Und auch ohne Krise bleibt die Nutzung digitaler Medien im Unterricht unverzichtbar, um eine wesentliche Kulturtechnik des 21. Jahrhunderts einzuüben. Weshalb ich auch die Lehrer und die Schulleitungen nicht aus der Verantwortung lasse. Natürlich muss die Politik den Rahmen bieten.

Schule in Coronazeiten - zumeist noch in Präsenz statt digital.
Schule in Coronazeiten - zumeist noch in Präsenz statt digital.
© Gregor Fischer/dpa

Welchen Rahmen meinen Sie?
SATTELBERGER: Der reicht vom Wlan über Mailadressen für Lehrer, Endgeräte für Lehrer und Schüler, die zur digitalen Lernmittelfreiheit gehören müssen – bis hin zu einem angemessenen, aber unaufgeregten Umgang mit dem Datenschutz. Ich habe mich übrigens, Herr Meidinger, gefreut, als Sie mal in einem Interview gesagt haben: wir sollten bei der Nutzung von Bildungsplattformen in Datenschutz-Fragen nicht 150-prozentig vorgehen. Manchmal kommt es mir so vor, als polierten die Datenschützer in der Küche das Silberbesteck, während die Hütte brennt.

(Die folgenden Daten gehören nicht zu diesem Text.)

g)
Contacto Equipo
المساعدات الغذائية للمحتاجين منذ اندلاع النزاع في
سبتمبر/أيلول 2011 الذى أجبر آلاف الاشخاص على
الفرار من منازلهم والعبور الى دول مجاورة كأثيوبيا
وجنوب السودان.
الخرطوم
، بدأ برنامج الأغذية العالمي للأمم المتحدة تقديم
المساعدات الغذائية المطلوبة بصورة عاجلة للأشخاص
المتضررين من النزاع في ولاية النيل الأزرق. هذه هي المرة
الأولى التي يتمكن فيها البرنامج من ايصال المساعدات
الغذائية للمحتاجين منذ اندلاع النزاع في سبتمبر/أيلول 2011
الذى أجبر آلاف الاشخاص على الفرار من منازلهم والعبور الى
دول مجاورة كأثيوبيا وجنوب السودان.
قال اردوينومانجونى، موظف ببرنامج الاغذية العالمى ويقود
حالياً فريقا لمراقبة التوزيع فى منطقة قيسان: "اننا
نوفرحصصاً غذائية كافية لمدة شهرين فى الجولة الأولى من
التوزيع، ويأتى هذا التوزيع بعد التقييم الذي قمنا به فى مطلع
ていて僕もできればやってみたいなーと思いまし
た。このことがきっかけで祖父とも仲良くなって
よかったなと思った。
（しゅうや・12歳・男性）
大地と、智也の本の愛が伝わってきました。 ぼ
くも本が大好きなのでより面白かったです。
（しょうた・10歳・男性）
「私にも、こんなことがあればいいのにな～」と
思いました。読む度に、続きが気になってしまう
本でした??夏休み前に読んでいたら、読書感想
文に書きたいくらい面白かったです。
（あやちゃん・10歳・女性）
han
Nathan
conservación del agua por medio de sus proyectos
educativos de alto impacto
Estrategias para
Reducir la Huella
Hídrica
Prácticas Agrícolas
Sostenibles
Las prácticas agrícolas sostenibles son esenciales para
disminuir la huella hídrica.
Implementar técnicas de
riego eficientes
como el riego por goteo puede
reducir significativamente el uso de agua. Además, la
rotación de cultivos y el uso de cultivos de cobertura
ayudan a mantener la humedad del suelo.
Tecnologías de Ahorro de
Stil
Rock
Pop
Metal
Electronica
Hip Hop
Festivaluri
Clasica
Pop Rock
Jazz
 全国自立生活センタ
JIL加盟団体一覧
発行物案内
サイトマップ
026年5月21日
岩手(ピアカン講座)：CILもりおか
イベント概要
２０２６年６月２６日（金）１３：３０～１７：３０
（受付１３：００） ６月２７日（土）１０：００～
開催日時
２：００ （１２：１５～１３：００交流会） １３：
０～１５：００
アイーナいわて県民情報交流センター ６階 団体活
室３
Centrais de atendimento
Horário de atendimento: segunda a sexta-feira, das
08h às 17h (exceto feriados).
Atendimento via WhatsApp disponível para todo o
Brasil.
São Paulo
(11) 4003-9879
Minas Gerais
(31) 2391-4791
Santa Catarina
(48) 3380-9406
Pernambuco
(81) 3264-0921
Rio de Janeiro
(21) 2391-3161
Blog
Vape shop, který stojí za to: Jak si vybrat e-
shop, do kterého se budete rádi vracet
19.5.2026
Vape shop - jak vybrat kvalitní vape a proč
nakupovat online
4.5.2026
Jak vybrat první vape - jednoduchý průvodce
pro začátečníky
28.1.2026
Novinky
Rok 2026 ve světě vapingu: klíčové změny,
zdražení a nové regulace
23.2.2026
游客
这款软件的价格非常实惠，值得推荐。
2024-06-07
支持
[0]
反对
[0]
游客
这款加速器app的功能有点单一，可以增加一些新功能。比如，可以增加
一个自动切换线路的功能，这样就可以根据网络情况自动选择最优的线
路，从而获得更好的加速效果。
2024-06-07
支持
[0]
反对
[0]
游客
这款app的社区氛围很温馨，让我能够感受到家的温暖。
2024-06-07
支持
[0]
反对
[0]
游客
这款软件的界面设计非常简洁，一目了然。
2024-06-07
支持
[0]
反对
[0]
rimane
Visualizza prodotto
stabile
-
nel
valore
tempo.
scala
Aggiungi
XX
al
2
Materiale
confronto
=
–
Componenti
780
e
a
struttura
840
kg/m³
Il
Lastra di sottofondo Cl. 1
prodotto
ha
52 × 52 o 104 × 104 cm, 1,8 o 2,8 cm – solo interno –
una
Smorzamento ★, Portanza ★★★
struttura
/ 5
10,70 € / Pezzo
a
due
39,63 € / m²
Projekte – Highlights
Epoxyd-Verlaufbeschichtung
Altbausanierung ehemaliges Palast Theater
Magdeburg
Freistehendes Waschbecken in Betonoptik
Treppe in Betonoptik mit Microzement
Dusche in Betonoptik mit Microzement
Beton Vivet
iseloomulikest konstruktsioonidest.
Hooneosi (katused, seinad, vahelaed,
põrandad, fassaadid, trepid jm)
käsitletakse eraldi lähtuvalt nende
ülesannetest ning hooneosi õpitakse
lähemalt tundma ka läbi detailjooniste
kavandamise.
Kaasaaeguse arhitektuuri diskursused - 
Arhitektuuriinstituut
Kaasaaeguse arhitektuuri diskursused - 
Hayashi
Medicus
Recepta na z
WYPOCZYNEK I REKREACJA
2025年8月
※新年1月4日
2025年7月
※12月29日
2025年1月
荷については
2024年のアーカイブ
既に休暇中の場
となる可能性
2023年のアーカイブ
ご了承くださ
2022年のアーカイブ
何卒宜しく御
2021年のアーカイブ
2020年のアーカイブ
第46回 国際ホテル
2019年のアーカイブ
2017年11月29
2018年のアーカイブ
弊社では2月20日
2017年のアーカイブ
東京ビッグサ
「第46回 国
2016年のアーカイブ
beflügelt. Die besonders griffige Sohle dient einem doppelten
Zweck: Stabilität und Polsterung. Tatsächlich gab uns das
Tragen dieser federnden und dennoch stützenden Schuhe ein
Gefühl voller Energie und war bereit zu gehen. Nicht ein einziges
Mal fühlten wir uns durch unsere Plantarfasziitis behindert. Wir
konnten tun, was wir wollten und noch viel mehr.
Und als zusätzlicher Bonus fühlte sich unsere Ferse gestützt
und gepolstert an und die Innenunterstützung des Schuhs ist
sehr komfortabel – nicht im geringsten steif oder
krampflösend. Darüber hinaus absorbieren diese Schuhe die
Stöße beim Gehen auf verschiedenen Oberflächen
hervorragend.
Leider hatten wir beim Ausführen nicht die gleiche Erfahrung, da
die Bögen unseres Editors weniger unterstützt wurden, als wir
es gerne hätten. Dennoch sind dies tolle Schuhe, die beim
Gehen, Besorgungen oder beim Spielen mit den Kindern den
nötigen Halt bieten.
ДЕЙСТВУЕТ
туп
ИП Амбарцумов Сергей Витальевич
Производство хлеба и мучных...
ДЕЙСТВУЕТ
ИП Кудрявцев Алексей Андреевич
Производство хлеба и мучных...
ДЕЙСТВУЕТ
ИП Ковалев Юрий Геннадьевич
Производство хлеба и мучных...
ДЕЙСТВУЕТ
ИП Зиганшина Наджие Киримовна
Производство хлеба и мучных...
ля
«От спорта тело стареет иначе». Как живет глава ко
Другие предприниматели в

"Schulen erkennen ihre innovative Kraft"

MEIDINGER: Wir haben entdeckt, welche Vorteile es bringen kann, wenn Schüler untereinander und die Lehrer sich mit ihren Schülern digital vernetzen. Beklagt wurde früher oft, dass in Lehrerkollegien zu wenig Kommunikation und fachlicher Austausch stattfinde. Auch da kann eine bessere digitale Vernetzung sehr hilfreich sein. Es wird jetzt, glaube ich, keiner mehr sagen, die Digitalisierung sei keine Chancen für die Schulen. Überhaupt haben die Schulen in dieser Pandemie gemerkt, welche innovative Kraft in ihnen steckt.

Sie sind beide für Ihre Zuspitzungen bekannt. Nehmen Sie damit nicht auch bewusst in Kauf, in den Medien verkürzt wiedergegeben zu werden?
MEIDINGER: Sie haben mich ja auch kritisiert wegen meiner Schätz-Zahl von 300.000 in Quarantäne befindlichen Schülern…

…die alle Schlagzeilen rauf und runtergelaufen ist…
MEIDINGER: …aber die von der KMK später präsentierte Zahl von 198.000 gaukelte auch eine Schein-Objektivität vor. Ich glaube, meine Wortmeldung war ein notwendiger Weckruf, und schauen Sie, welche Diskussion entstanden ist über den unzureichenden Gesundheitsschutz an Schulen. Und die war überfällig! Also ja, ich versuche mich immer mal wieder an plakativen Sprüchen, dahinter steckt aber immer ein sachlicher Grund. Das sehen sicher nicht alle so. Sogar meine Frau sagt auch manchmal: Hättest du dich da nicht mal zurückhalten können.

SATTELBERGER: Das mit dem Weckruf gefällt mir gut, Herr Meidinger. Manchmal braucht es einen klotzigen Spruch, um eine feinziselierte Debatte loszutreten.